What you need to do>
The output should be every line below that includes the word "раунда".

Stored data>

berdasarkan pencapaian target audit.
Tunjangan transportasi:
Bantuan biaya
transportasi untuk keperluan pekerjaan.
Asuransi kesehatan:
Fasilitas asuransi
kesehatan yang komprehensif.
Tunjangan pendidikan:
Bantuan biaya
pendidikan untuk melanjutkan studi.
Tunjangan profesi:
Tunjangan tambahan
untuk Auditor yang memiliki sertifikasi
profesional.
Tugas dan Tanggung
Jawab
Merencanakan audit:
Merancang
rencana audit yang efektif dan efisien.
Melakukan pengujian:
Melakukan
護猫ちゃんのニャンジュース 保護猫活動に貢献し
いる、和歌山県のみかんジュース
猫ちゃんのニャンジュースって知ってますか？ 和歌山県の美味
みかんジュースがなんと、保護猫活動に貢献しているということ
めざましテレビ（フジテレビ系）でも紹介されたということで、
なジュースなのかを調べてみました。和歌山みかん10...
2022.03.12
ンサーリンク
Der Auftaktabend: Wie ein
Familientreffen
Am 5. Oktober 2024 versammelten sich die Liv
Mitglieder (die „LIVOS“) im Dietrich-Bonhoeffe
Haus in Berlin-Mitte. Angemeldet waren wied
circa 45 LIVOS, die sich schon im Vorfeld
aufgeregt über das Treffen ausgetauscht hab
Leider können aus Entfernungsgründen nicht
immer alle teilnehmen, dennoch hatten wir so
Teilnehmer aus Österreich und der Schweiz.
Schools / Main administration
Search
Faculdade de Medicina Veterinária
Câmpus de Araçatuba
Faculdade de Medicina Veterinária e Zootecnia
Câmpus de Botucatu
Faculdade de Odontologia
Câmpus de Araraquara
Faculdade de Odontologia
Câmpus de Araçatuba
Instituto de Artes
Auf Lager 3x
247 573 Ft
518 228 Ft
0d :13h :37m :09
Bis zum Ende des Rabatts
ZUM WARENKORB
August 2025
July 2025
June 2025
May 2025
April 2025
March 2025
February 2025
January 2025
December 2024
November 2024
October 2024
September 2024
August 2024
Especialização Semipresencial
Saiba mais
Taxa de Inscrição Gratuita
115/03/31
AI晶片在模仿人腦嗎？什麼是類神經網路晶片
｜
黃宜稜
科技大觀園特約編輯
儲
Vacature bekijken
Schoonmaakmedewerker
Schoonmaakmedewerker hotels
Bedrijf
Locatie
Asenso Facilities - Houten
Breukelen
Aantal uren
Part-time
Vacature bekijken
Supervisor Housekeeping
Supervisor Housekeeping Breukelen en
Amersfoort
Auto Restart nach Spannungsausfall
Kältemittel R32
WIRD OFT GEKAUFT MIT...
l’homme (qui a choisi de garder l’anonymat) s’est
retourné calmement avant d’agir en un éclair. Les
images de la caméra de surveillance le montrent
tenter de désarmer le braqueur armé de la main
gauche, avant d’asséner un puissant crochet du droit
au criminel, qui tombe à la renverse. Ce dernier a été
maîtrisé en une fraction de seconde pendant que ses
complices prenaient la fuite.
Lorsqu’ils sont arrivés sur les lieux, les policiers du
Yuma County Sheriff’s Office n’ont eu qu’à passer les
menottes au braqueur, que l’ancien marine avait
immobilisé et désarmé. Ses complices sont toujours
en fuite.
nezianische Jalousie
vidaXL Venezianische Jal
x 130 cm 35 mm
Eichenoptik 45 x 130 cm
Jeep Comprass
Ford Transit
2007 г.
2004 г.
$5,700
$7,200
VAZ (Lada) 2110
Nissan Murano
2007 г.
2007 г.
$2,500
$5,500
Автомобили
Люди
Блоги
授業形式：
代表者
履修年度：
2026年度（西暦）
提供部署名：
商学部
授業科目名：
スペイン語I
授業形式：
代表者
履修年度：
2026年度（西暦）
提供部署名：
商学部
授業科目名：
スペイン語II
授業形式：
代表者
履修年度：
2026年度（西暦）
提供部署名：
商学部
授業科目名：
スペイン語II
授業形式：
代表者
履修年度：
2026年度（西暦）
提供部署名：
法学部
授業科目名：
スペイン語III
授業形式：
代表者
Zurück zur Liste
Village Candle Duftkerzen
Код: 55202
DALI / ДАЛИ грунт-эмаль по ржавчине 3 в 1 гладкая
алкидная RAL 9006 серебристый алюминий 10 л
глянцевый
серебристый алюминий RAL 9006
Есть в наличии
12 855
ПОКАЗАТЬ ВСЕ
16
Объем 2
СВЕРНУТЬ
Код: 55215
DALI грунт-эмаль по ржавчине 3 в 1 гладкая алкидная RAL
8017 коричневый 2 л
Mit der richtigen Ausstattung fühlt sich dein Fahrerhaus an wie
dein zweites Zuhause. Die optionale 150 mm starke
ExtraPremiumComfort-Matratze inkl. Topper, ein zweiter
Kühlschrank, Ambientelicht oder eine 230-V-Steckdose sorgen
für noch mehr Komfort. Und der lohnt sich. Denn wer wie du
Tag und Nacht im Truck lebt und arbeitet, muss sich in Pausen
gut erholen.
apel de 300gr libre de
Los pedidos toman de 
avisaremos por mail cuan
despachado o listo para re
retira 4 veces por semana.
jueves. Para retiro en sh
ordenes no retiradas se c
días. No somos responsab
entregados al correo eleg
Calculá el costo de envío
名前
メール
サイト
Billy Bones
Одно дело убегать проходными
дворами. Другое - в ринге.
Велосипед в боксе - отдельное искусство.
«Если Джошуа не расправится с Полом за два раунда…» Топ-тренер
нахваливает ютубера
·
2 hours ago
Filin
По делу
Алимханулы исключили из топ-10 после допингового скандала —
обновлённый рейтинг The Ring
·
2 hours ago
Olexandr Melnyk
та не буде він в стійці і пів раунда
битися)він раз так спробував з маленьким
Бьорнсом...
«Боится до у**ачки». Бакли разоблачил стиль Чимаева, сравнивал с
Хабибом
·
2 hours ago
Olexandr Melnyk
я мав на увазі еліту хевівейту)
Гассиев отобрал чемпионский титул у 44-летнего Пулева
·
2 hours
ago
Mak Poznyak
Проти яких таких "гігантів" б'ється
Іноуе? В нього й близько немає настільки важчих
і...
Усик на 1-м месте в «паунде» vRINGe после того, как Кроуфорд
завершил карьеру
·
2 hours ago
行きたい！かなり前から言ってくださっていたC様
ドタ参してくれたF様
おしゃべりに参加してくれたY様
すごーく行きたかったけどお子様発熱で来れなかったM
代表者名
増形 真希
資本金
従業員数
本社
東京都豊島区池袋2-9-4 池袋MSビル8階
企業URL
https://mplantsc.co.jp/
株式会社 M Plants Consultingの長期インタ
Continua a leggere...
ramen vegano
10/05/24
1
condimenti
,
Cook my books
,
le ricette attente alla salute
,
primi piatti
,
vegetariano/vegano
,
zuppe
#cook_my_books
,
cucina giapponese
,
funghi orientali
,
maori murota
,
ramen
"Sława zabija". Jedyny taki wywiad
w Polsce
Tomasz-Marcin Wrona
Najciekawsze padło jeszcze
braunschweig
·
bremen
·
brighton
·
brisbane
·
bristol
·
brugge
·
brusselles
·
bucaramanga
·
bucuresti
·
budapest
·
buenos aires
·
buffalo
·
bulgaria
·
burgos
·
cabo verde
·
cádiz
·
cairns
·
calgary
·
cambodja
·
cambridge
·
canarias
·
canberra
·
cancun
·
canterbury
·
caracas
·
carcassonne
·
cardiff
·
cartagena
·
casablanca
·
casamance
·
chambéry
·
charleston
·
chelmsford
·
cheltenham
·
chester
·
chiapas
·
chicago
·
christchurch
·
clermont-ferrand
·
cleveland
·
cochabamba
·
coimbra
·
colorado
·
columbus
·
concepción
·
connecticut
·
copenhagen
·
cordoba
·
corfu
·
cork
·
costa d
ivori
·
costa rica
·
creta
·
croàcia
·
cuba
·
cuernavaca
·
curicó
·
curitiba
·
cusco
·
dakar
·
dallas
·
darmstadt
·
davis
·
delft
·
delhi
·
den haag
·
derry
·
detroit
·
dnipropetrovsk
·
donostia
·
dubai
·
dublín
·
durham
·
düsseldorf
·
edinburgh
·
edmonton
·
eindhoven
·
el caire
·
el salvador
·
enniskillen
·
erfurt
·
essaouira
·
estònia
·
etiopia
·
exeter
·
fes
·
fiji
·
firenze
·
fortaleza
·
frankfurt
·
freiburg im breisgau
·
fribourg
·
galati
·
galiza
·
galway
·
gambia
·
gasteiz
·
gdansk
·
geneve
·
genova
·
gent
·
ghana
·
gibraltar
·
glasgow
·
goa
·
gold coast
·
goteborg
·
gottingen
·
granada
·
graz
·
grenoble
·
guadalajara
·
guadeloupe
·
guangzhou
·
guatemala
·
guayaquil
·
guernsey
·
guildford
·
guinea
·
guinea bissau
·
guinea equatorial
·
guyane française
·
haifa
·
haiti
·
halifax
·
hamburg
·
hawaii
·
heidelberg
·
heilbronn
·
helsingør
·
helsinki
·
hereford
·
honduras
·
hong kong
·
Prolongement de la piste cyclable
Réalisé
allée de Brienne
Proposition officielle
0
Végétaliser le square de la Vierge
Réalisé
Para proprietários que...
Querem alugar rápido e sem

Solution>
«Если Джошуа не расправится с Полом за два раунда…» Топ-тренер
та не буде він в стійці і пів раунда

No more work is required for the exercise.